An Vitali und Wladimir Klitschko, die derzeit in Deutschland Großarenen füllen und die mit Abstand höchsten Quoten erzielen, läßt Öner kein gutes Haar: "Was die ukrainischen Brüder machen, ist doch auch Volksverarsche." Ihre nächsten Gegner Jean-Marc Mormeck und Dereck Chisora hätten keine Titelkämpfe verdient. Daß die Klitschkos gegen sie antreten, zeige nur, daß es ihnen nicht um sportlichen Wettkampf, sondern auch nur ums Geld gehe. Offenbar hat Öner bereits vergessen, daß sein Schwergewichtler Odlanier Solis im Kampf gegen Vitali Klitschko schon in der ersten Runde wegen einer schweren Knieverletzung aufgeben mußte. Wollte man die Behauptung belegen, daß die Ukrainer den stärksten Kontrahenten aus dem Weg gehen, müßte man sich schon der kaum zu beantwortenden Frage stellen, wer derzeit stärker als der Kubaner, David Haye oder Tomasz Adamek sein soll, die bekanntlich alle gegen die Klitschkos verloren haben.

Die Hauptschuld an der Misere sieht Öner indessen bei den "alteingesessenen Boxställen, die über Jahre gezielt das Publikum getäuscht" hätten. Besonders hart geht Öner mit seinem ehemaligen Boß und späteren Intimfeind Klaus-Peter Kohl ins Gericht, den er als den "Totengräber des deutschen Boxens" bezeichnet. Kohl habe wie Napoleon verbrannte Erde hinterlassen, damit seine Nachfolger das Feld nicht neu bestellen können. Universum sei vor ein paar Jahren noch der größte und einflußreichste Boxstall Europas gewesen und liege nun in Trümmern. Hätte Öner der Fairneß halber hinzugefügt, daß der nicht verlängerte Millionenvertrag mit dem ZDF der Dreh- und Angelpunkt des Verhängnisses war, löste sich die willkürliche Verknüpfung mit Kohls angeblichen Motiven in Luft auf.

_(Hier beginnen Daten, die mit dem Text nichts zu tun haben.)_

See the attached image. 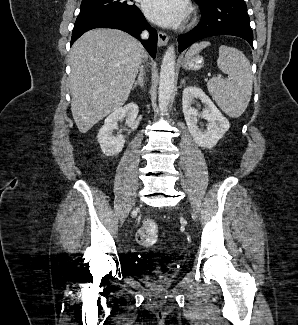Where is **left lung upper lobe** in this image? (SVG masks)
Instances as JSON below:
<instances>
[{
	"label": "left lung upper lobe",
	"mask_w": 298,
	"mask_h": 325,
	"mask_svg": "<svg viewBox=\"0 0 298 325\" xmlns=\"http://www.w3.org/2000/svg\"><path fill=\"white\" fill-rule=\"evenodd\" d=\"M194 1H196L199 5H204V4H206L210 1H213V0H194Z\"/></svg>",
	"instance_id": "5c2ea615"
}]
</instances>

Fortan will Ahmet Öner hauptsächlich von seinem Hauptwohnort Miami aus tätig werden: "Ich habe mit Yuriorkis Gamboa einen der besten und spektakulärsten Boxer der Welt, der in den USA super ankommt und mit dem ich dort viel Geld verdiene. Odlanier Solis wird auch zurückkommen und sein Comeback in den USA geben. Und Selcuk Aydin kann ich in Amerika oder der Türkei boxen lassen. Deutschland interessiert mich nicht mehr."

Natürlich steht es Ahmet Öner frei, sich jeden Nachweises zu enthalten, inwiefern sich sein eigenes Geschäftsgebaren grundsätzlich von dem seiner hiesigen Konkurrenten unterscheidet. Auch braucht er nicht eigens auf seine juristischen Probleme einzugehen, die ihn seinerzeit veranlaßten, den deutschen Wohnsitz aufzugeben oder zumindest zu meiden, da er im Falle einer weiteren begangenen Straftat keine Milde wie beim ersten Urteil zu erwarten hätte. Da er nun einmal im Glashaus mit Steinen wirft, sollte die Gegenfrage nach seinen eigenen Motiven gestattet sein.

Was die grundsätzliche Kritik am deutschen Boxsport oder besser dem internationalen Profiboxen betrifft, ist mit wilden Beschimpfungen und aus der Hüfte geschossenen Bezichtigungen niemandem gedient außer vielleicht der Absicht, sich damit in Szene zu setzen. Öner argumentiert mit dem Postulat, andere hätten die Szene abgewirtschaftet, weshalb er es vorziehe, fettere Weidegründe für sich und seine Boxer aufzusuchen. Das kann man als mehr oder minder gelungenen Versuch werten, sich zu Lasten anderer aufzuwerten und der Konkurrenz um die Fleischtöpfe Sporen zu geben. Fundierte Aufklärung über die Triebkräfte, Strukturen und Mechanismen des aktuellen Boxgeschäfts wird man hingegen in solchen Seitenhieben vergeblich suchen.